## Assignment
Across the material below, count the lines that include the word "return" and give only that count.

☆ ☆ ☆ ☆ ☆

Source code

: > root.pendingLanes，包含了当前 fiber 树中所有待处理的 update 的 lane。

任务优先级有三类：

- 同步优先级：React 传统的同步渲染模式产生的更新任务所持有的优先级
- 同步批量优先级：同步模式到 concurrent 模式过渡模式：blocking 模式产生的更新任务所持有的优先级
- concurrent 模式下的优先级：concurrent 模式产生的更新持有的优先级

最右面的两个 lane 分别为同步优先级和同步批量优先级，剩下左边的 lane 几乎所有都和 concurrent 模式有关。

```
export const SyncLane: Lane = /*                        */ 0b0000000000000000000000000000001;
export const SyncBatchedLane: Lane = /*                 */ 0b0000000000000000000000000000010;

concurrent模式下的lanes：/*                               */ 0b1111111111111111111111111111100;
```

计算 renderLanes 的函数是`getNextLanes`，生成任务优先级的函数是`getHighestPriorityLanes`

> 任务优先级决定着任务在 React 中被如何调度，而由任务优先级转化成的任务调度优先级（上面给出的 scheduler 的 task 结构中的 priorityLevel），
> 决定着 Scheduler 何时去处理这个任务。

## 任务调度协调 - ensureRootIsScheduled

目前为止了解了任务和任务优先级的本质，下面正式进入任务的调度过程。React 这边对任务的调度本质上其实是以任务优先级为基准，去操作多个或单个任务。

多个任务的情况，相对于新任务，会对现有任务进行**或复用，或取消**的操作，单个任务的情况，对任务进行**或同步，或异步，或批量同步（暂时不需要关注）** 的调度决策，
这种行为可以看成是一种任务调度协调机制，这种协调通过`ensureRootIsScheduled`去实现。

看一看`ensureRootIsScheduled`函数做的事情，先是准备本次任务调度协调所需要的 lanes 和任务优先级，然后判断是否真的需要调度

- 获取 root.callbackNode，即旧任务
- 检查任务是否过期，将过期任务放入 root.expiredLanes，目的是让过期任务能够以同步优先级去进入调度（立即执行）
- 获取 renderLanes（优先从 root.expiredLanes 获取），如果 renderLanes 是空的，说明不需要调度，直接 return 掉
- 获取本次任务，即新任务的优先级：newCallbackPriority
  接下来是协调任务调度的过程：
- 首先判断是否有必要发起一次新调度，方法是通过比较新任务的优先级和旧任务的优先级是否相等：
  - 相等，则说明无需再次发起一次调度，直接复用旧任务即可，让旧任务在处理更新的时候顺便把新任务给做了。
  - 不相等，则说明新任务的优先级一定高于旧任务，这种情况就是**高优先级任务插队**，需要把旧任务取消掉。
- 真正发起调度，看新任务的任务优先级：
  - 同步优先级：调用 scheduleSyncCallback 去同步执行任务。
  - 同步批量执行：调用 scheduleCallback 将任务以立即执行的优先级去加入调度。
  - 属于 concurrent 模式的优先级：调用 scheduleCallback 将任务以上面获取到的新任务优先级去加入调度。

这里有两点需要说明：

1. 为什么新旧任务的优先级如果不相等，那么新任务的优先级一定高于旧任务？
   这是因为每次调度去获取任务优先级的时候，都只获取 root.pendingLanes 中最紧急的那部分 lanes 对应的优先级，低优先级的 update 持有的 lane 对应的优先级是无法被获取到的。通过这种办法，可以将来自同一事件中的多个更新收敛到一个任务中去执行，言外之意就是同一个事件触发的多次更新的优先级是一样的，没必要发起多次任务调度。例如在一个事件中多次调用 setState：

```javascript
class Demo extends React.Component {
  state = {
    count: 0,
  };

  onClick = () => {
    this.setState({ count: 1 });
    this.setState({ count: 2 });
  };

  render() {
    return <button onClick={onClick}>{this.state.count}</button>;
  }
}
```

☆ ☆ ☆ ☆ ☆

## Response to this task
2